● GOAL
Quote the spell checker assignment below word for word, from "The input will" up to and including "no specific dataset.".

● SELECTED EXTRACT
● ● ● ● ● ● ●
Create Your Own Spell Checker
Objective: Creating a spell checker, correct the incorrect word in the given sentence.
Problem Statement: While typing or sending any message to person, we generally make 
spelling mistakes. Write a script which will correct the misspelled words in a sentence. 
The input will be a raw string and the output will be a string with the case normalized 
and the incorrect word corrected.
Domain: General
Analysis to be done: Words availability in corpus
Content: 
Dataset: None
We will be using NLTK’s inbuilt corpora (words, stop words etc.) and no specific dataset.
Steps to perform:
While there are several approaches to correct spelling , you will use the Levenshtein or 
Edit distance approach. 
The approach will be straightforward for correcting a word: 
▪ If the word is present in a list of valid words, the word is correct.
▪ If the word is absent from the valid word list, we will find the correct 
word, i.e., the word from the valid word list which has the lowest edit 
distance from the target word.
Once you define a function, you will iterate over the terms in the given sentence, 
correct the words identified as incorrect, and return a joined string with all the terms.
● ● ● ● ● ● ●
Dataset records:

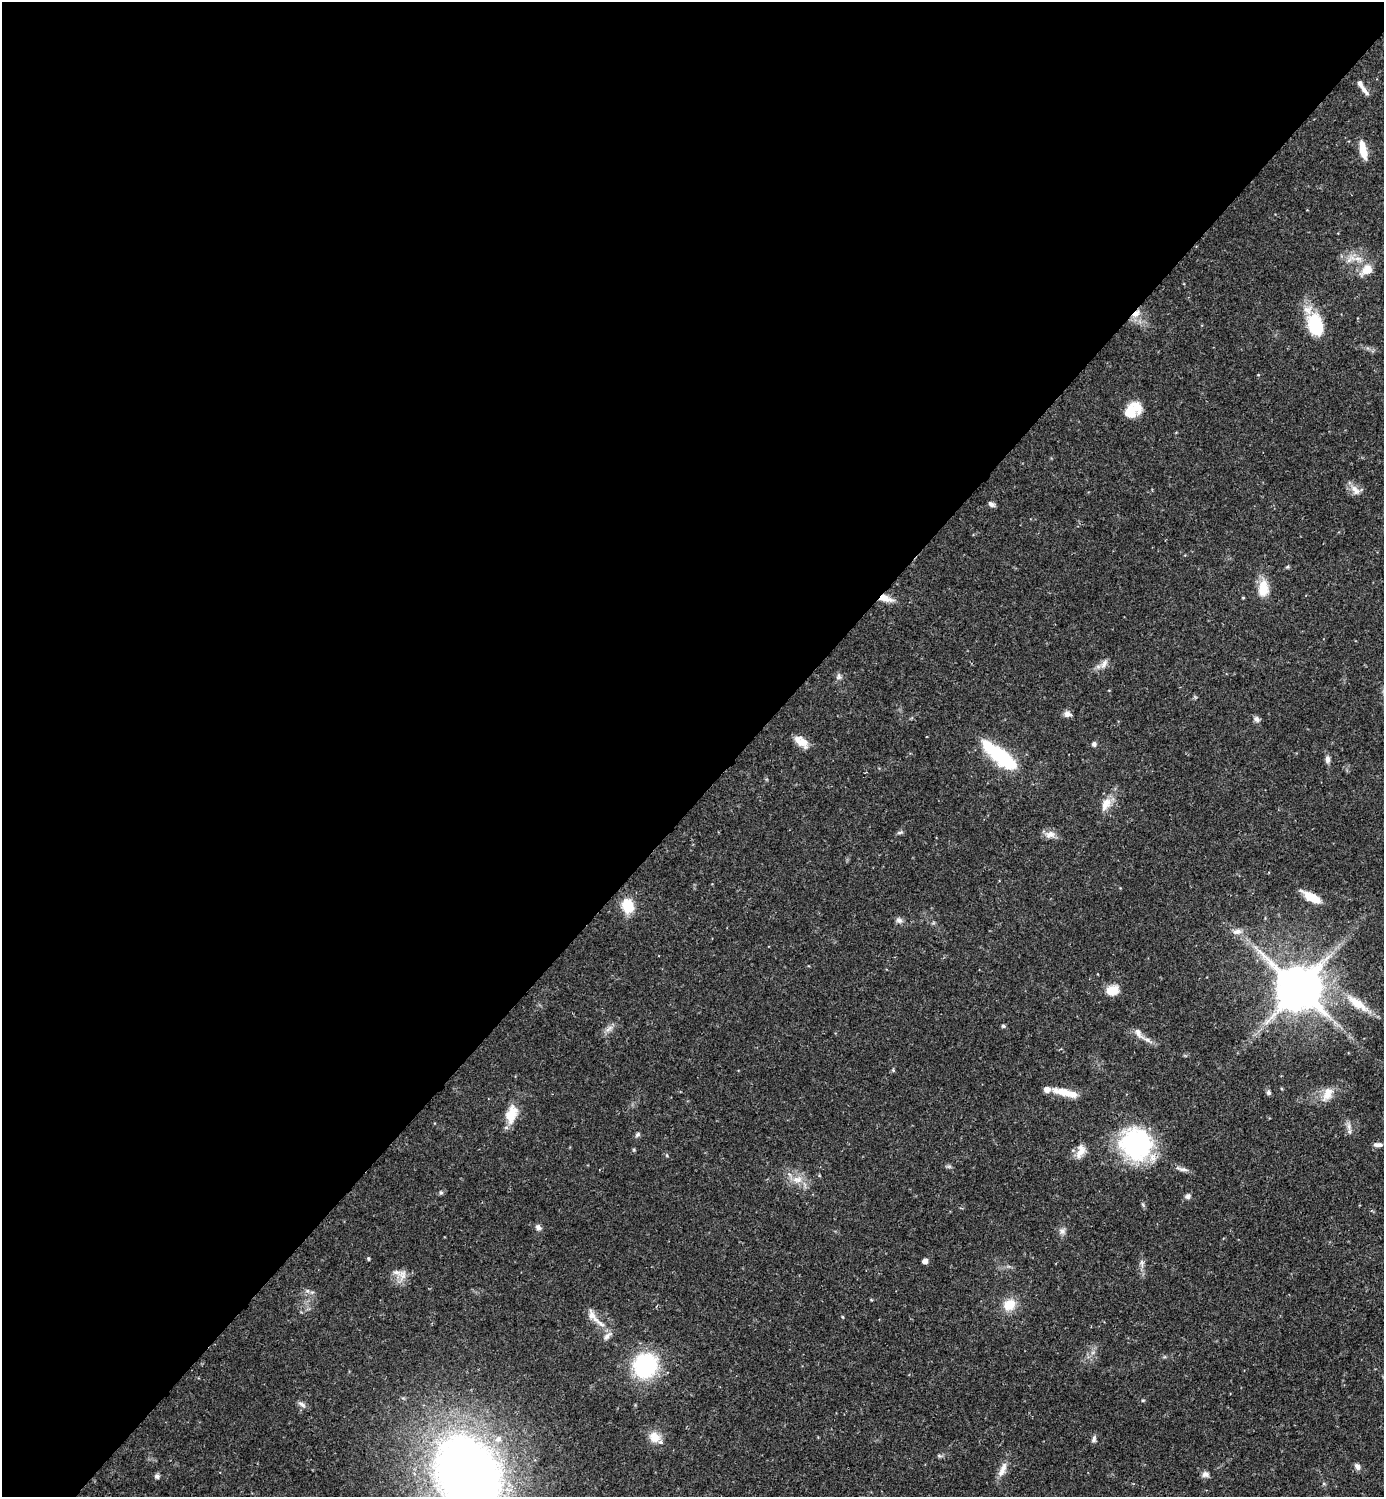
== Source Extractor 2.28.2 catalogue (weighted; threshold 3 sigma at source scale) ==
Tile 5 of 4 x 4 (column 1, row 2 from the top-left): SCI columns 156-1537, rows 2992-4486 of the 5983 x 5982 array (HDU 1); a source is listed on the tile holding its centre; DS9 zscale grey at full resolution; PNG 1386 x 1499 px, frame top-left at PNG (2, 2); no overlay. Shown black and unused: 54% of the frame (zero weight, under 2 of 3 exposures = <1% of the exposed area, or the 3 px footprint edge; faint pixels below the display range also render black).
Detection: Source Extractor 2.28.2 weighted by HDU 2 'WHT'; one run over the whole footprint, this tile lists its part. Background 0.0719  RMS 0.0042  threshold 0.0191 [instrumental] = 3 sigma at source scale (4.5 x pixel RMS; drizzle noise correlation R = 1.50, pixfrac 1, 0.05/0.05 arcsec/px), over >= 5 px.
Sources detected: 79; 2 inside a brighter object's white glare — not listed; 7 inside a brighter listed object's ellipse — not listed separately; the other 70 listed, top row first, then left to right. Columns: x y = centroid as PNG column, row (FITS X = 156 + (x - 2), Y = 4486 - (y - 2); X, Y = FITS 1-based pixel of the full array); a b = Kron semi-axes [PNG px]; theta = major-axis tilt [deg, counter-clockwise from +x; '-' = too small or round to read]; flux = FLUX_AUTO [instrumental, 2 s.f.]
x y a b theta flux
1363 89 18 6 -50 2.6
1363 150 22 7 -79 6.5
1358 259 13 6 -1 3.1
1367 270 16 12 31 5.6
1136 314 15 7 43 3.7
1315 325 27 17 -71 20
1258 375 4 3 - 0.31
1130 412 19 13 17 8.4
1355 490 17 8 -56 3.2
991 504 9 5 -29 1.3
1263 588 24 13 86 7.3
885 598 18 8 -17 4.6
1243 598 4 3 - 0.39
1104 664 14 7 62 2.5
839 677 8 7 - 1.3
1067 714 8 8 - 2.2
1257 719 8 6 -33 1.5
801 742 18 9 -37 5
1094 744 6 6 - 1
● ● ● ● ● ● ●
● THE REPLY
The input will be a raw string and the output will be a string with the case normalized 
and the incorrect word corrected.
Domain: General
Analysis to be done: Words availability in corpus
Content: 
Dataset: None
We will be using NLTK’s inbuilt corpora (words, stop words etc.) and no specific dataset.